Consigne:
Mettez toutes les lignes des entrées dans un tableau Markdown à deux colonnes, « N° » pour le numéro de ligne et « Texte » pour la ligne, en laissant de côté les lignes vides. Ne reprenez pas les images dans votre réponse.

======

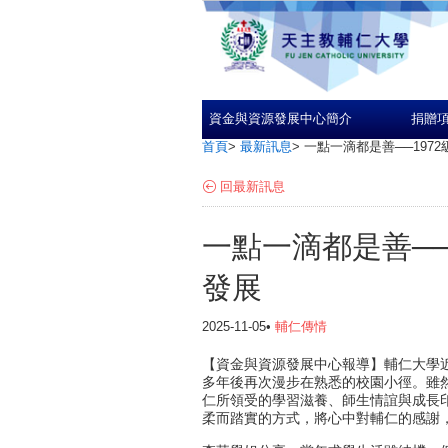
資金與資源發展中心簡介
捐贈
首頁
>
最新訊息
>
一點一滴都是善──197
回最新訊息
一點一滴都是善──
發展
2025-11-05•
輔仁傳情
輔仁大學
【資金與資源發展中心報導】
多年後再次漫步在熟悉的校園小徑。雖
仁所領受的學習滋養、師生情誼與成長
柔而踏實的方式，將心中對輔仁的感謝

======

Réponse:
| N° | Texte |
|---|---|
| 1 | 資金與資源發展中心簡介 |
| 2 | 捐贈 |
| 3 | 首頁 |
| 4 | > |
| 5 | 最新訊息 |
| 6 | > |
| 7 | 一點一滴都是善──197 |
| 8 | 回最新訊息 |
| 9 | 一點一滴都是善── |
| 10 | 發展 |
| 11 | 2025-11-05• |
| 12 | 輔仁傳情 |
| 13 | 輔仁大學 |
| 14 | 【資金與資源發展中心報導】 |
| 15 | 多年後再次漫步在熟悉的校園小徑。雖 |
| 16 | 仁所領受的學習滋養、師生情誼與成長 |
| 17 | 柔而踏實的方式，將心中對輔仁的感謝 |